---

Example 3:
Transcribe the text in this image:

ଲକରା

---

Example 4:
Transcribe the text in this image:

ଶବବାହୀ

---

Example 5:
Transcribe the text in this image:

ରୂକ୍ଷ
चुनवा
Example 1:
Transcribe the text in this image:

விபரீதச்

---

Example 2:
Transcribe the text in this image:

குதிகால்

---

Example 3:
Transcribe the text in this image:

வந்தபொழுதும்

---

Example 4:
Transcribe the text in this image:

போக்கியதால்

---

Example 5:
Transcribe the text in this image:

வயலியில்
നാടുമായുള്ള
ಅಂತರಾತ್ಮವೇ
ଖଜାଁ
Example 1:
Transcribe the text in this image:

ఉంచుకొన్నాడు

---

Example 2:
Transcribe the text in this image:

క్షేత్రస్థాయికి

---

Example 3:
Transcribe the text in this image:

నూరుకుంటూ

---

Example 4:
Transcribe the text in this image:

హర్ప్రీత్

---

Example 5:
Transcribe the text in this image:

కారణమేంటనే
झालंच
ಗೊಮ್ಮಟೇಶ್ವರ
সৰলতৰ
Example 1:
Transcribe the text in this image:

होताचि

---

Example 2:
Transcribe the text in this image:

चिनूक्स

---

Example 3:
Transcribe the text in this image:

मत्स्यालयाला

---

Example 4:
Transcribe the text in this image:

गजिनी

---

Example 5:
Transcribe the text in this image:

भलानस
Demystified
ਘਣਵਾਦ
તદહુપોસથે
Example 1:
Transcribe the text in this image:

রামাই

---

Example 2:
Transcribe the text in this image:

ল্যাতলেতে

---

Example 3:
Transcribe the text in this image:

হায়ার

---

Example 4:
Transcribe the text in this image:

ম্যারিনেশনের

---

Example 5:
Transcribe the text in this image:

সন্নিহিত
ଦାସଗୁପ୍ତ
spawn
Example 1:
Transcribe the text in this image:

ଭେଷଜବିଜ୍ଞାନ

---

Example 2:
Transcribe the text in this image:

**********

Retype the entries shown above. Keep every word exactly as it is.

---

Example 3:
Transcribe the text in this image:

ଲକରା

---

Example 4:
Transcribe the text in this image:

ଶବବାହୀ

---

Example 5:
Transcribe the text in this image:

ରୂକ୍ଷ
चुनवा
Example 1:
Transcribe the text in this image:

விபரீதச்

---

Example 2:
Transcribe the text in this image:

குதிகால்

---

Example 3:
Transcribe the text in this image:

வந்தபொழுதும்

---

Example 4:
Transcribe the text in this image:

போக்கியதால்

---

Example 5:
Transcribe the text in this image:

வயலியில்
നാടുമായുള്ള
ಅಂತರಾತ್ಮವೇ
ଖଜାଁ
Example 1:
Transcribe the text in this image:

ఉంచుకొన్నాడు

---

Example 2:
Transcribe the text in this image:

క్షేత్రస్థాయికి

---

Example 3:
Transcribe the text in this image:

నూరుకుంటూ

---

Example 4:
Transcribe the text in this image:

హర్ప్రీత్

---

Example 5:
Transcribe the text in this image:

కారణమేంటనే
झालंच
ಗೊಮ್ಮಟೇಶ್ವರ
সৰলতৰ
Example 1:
Transcribe the text in this image:

होताचि

---

Example 2:
Transcribe the text in this image:

चिनूक्स

---

Example 3:
Transcribe the text in this image:

मत्स्यालयाला

---

Example 4:
Transcribe the text in this image:

गजिनी

---

Example 5:
Transcribe the text in this image:

भलानस
Demystified
ਘਣਵਾਦ
તદહુપોસથે
Example 1:
Transcribe the text in this image:

রামাই

---

Example 2:
Transcribe the text in this image:

ল্যাতলেতে

---

Example 3:
Transcribe the text in this image:

হায়ার

---

Example 4:
Transcribe the text in this image:

ম্যারিনেশনের

---

Example 5:
Transcribe the text in this image:

সন্নিহিত
ଦାସଗୁପ୍ତ
spawn
Example 1:
Transcribe the text in this image:

ଭେଷଜବିଜ୍ଞାନ

---

Example 2:
Transcribe the text in this image:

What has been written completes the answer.